All of the contracts to supply defendant’s estimated needs at the various locations specified in the IFB were awarded as a result of competitive bidding, and on a least-cost basis to defendant. If an excess of domestically refined fuel under contract for such destinations over actual needs at those destinations materialized, defendant was well within its contractual rights in ordering the domestically refined fuel available to it to meet such actual needs (and no more) at the least possible cost.

To the extent, if any, plaintiff here complains that its contract quantities were cut back in consequence of the exercise by defendant of that right, plaintiff is not entitled to recover. On the present record, the effect of that conclusion on the parties cannot really be determined. Since, however, further proceedings to determine the amount of plaintiffs recovery are in any event required, that issue can also be explored in such proceedings.

*550One final matter requires brief note. On July 23, 1970, long after the implementation of the cutback, but prior to the commencement of suit in this court, plaintiff sought a contract amendment without consideration, pursuant to Public Law 85-804, 72 Stat. 972, 50 U.S.C. §§ 1431-1435. In making that request, plaintiff stated, inter alia, that the contract in suit was of the type "referred to as an indefinite quantity contract,” and that defendant’s actions thereunder were "within its literal rights under this unusual type of contract * * *.” Defendant seizes upon these statements as, in effect, a concession by plaintiff that it has no right to recover herein.

As plaintiff properly points out, the statements are, at best, ambiguous and amorphous. They were, moreover, made not prior to the onset of controversy between the parties, as defendant suggests, but as part of a post-controversy endeavor to obtain equitable relief. In all the circumstances, they deserve, and are given, no weight in determining the rights of the parties to this litigation.

CONCLUSION OF LAW

For the foregoing reasons, we find that the contract between Coastal States and the United States is an indefinite quantities, open-end contract; we also find that the United States has in good faith met all obligations which it had to plaintiff under the contract. Accordingly, the trial judge’s findings of fact, opinion, and recommended conclusion of law are modified to accord with the facts and law hereinbefore set forth. Since the court concludes that the defendant is not liable to the plaintiff, the petition is dismissed.

In its reply brief, plaintiff in effect concedes that it was not to supply all the needs of any particular destination listed in the IFB, but asserts that this is immaterial.

[The first 14 footnotes were in omitted portion.]

Plaintiff, and 14 other United States firms, were cut back a total of 397,000,000 gallons,' while no foreign supplier was cut back at all.

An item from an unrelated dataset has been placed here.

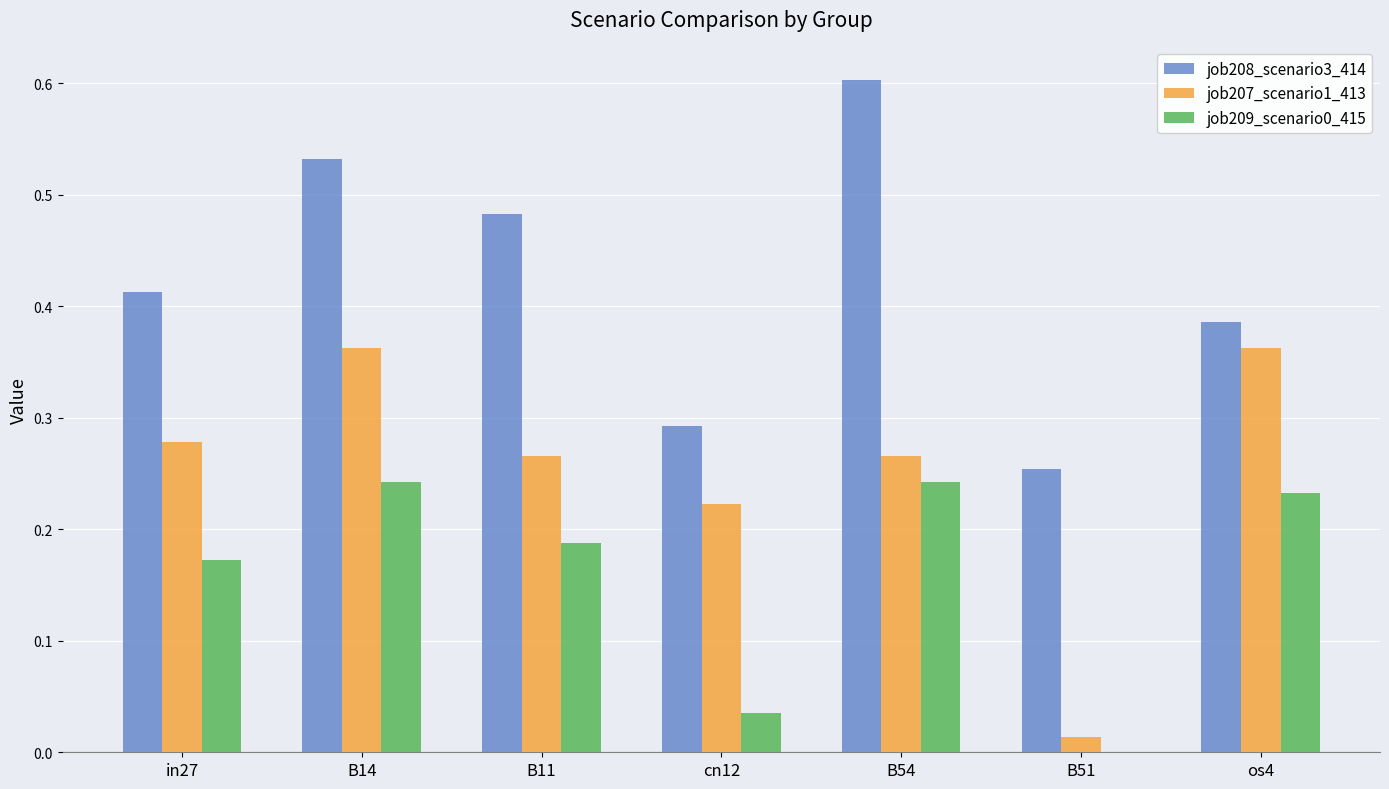

Is the value of job208_scenario3_414 at B14 greater than the value of job209_scenario0_415 at B14?

Yes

Because of the nature of the several procurements here relevant, the nature of the product involved, and the worldwide scope of those procurements, fitting the case neatly within a requirements, or indefinite quantities, contract mold, as the parties’ main briefs do, could be done, if at all, only by considerable forcing.

In fact, considerable amounts of plaintiffs origin delivery JP-4 jet fuel, theoretically designated for overseas use, were delivered to, inter alia, Alaska, Florida, Georgia, and South Carolina.

Plaintiffs contract explicitly stated that each pipeline or tanker delivery would be, minimally, 840,000 gallons. While it is unnecessary so to hold, this provision would be difficult to construe as consistent with defendant’s view of the Scope of Contract clause.

Parenthetically, this construction is confirmed by contract modifications between the parties, both before and after implementation of the cutback, decreasing quantities of items awarded to plaintiff, and adding new items. See E. H. Sales, Inc. v. United States, 169 Ct. Cl. 269, 340 F.2d 358 (1965).